WORK TO BE COMPLETED ▸ Which lines of the records contain the word "round"? Show each of them.

|---|

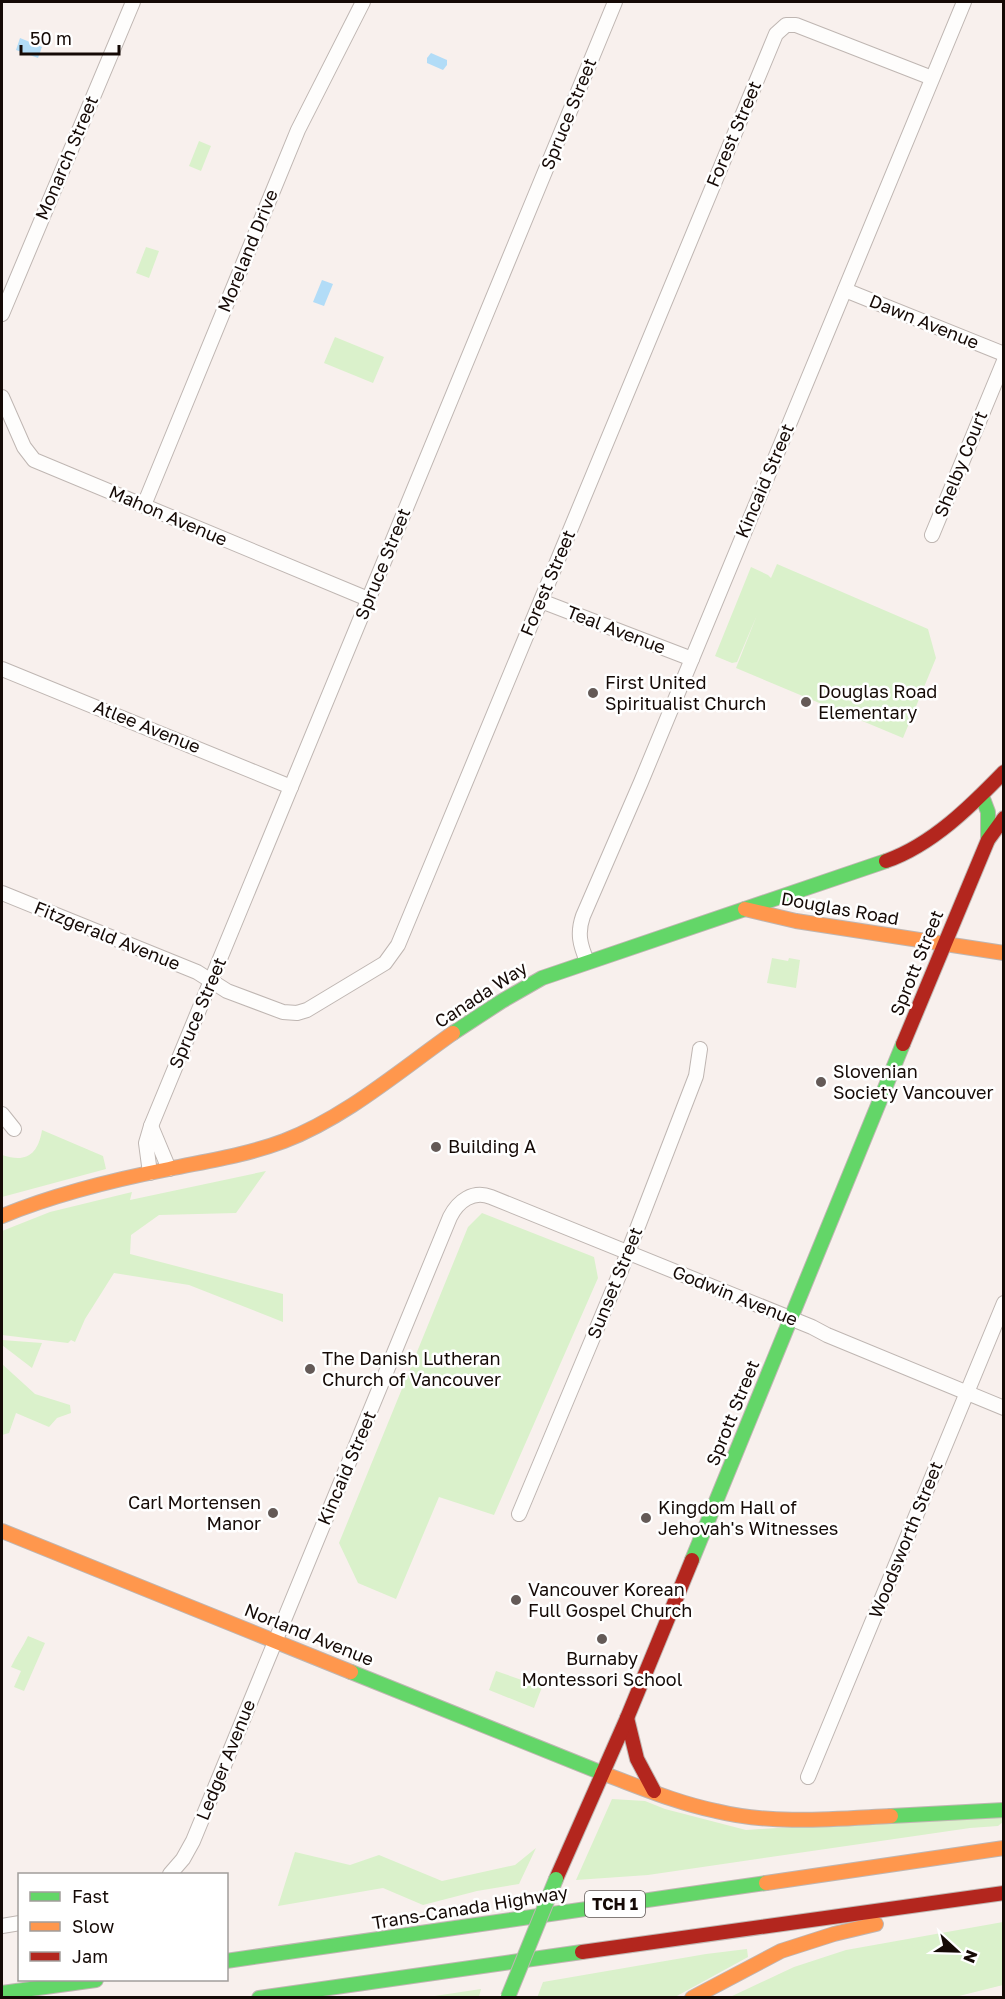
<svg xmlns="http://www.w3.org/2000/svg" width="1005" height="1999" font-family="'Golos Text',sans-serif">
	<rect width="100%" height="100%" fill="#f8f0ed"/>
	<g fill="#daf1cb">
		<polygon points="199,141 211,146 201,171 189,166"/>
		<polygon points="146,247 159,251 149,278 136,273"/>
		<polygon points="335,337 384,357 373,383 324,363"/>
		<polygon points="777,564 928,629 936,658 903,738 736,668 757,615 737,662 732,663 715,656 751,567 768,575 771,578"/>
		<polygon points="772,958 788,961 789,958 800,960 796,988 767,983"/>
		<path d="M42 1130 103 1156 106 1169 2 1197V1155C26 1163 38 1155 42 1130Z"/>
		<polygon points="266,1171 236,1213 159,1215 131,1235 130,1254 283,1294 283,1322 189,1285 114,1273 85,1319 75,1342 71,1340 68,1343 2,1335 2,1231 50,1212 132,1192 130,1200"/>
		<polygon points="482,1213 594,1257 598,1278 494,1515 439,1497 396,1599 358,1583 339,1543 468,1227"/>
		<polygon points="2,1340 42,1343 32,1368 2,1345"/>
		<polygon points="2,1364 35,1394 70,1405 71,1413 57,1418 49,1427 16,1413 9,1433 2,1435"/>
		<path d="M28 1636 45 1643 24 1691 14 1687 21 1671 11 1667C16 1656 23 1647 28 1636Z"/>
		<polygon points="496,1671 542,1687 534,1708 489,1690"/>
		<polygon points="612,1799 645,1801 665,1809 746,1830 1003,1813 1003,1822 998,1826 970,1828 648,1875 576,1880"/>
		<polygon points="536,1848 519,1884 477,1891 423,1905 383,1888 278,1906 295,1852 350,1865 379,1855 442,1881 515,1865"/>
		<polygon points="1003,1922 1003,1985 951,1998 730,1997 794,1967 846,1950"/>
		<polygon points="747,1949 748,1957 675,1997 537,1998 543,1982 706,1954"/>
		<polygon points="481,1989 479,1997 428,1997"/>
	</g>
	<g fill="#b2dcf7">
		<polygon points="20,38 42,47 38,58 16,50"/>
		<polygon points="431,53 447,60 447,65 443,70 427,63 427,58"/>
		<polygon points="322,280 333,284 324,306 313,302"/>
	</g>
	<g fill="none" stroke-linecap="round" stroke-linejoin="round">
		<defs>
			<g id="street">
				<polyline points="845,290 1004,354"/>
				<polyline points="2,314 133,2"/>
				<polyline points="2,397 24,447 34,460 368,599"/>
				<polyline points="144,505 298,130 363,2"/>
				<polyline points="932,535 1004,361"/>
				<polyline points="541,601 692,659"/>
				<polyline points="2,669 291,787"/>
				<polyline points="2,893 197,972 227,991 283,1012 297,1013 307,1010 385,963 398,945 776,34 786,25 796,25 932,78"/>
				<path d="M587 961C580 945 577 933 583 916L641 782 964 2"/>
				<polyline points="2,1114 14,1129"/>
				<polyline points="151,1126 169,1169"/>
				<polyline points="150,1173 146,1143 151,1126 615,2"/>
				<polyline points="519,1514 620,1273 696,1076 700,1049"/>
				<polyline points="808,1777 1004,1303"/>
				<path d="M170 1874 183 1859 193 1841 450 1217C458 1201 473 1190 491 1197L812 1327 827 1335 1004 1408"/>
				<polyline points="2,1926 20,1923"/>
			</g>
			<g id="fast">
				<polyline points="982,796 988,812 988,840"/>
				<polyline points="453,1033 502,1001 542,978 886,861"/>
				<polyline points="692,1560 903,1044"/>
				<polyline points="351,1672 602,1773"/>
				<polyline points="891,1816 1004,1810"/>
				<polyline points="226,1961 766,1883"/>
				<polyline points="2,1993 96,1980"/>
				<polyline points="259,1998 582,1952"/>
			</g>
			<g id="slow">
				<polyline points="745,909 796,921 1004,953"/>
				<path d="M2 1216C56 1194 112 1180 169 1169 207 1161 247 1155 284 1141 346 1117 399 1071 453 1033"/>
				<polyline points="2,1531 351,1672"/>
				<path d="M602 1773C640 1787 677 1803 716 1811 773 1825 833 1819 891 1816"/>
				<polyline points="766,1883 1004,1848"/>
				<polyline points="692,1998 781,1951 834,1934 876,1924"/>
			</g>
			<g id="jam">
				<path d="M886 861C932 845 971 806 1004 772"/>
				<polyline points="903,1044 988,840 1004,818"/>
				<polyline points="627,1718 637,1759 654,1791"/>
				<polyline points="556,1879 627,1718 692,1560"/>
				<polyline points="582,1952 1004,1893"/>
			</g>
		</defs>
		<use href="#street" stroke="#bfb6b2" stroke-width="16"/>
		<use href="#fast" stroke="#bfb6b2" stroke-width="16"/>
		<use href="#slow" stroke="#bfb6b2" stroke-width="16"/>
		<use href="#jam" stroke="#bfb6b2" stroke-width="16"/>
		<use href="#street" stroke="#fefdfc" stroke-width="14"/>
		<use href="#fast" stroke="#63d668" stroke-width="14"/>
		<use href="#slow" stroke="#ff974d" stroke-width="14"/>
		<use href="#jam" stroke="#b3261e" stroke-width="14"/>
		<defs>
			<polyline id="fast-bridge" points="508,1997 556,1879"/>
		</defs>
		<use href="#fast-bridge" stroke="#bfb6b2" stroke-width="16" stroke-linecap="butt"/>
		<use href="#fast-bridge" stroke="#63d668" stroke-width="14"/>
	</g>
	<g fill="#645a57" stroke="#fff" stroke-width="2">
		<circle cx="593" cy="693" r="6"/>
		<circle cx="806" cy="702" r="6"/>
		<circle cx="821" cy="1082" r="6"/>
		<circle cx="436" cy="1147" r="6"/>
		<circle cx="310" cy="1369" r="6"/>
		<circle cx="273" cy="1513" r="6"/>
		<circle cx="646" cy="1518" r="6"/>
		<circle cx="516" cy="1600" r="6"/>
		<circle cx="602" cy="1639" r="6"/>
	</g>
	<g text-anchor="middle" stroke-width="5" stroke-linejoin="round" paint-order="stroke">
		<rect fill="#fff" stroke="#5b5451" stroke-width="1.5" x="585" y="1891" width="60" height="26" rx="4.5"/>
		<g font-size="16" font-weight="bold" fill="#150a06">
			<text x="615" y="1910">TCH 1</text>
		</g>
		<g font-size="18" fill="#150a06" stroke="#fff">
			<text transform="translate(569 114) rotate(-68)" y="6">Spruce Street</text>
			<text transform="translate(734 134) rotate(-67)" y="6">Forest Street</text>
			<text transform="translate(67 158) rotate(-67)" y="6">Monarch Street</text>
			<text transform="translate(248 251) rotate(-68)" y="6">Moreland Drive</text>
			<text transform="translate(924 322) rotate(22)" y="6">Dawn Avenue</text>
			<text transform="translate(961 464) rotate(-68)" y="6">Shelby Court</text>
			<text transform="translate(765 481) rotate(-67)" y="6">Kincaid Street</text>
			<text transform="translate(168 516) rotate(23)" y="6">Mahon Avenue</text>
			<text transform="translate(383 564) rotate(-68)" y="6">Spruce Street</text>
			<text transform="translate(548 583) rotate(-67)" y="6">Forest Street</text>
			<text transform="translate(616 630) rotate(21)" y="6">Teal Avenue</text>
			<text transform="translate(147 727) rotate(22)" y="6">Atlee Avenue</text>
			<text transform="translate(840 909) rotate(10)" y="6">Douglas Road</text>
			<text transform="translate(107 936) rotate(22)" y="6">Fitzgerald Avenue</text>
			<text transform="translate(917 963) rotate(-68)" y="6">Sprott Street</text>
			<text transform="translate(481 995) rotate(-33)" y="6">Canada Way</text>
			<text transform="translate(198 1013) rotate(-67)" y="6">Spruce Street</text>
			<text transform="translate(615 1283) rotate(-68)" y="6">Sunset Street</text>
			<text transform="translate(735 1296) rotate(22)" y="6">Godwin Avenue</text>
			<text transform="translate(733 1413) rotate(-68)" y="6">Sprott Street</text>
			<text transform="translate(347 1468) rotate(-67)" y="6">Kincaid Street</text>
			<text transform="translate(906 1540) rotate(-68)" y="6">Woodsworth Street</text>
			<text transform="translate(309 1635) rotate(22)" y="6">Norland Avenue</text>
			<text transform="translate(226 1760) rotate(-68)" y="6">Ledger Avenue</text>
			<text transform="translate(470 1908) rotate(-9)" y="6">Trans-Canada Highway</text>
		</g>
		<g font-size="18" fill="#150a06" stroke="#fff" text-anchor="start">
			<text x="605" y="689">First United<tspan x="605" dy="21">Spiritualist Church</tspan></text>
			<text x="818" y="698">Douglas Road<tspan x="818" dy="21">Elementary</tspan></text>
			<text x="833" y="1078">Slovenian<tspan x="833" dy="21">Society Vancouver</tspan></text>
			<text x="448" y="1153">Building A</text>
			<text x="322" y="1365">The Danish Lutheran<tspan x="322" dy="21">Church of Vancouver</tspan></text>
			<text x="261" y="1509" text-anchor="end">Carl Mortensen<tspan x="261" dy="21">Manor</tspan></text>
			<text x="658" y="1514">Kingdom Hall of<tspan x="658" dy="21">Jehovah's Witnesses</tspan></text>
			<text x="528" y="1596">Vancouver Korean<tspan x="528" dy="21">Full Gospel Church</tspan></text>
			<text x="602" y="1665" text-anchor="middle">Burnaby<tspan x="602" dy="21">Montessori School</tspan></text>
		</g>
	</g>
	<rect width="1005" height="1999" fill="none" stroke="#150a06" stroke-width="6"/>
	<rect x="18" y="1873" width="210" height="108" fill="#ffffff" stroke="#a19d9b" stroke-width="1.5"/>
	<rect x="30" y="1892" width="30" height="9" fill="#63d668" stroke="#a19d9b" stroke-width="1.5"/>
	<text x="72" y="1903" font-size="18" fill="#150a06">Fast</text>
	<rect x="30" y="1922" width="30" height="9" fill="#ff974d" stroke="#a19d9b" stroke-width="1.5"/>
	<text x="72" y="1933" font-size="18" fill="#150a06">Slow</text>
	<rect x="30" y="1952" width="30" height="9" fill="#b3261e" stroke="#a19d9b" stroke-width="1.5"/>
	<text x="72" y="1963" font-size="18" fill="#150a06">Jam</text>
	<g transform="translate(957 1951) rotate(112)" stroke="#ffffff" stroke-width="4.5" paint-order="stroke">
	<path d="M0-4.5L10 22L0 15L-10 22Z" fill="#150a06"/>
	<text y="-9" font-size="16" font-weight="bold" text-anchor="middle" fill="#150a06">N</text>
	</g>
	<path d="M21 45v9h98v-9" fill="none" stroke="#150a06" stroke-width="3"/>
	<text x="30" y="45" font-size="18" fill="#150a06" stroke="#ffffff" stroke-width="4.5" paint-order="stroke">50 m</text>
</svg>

|---|

EXERCISE RESULT ▸
	<g fill="none" stroke-linecap="round" stroke-linejoin="round">
	<g text-anchor="middle" stroke-width="5" stroke-linejoin="round" paint-order="stroke">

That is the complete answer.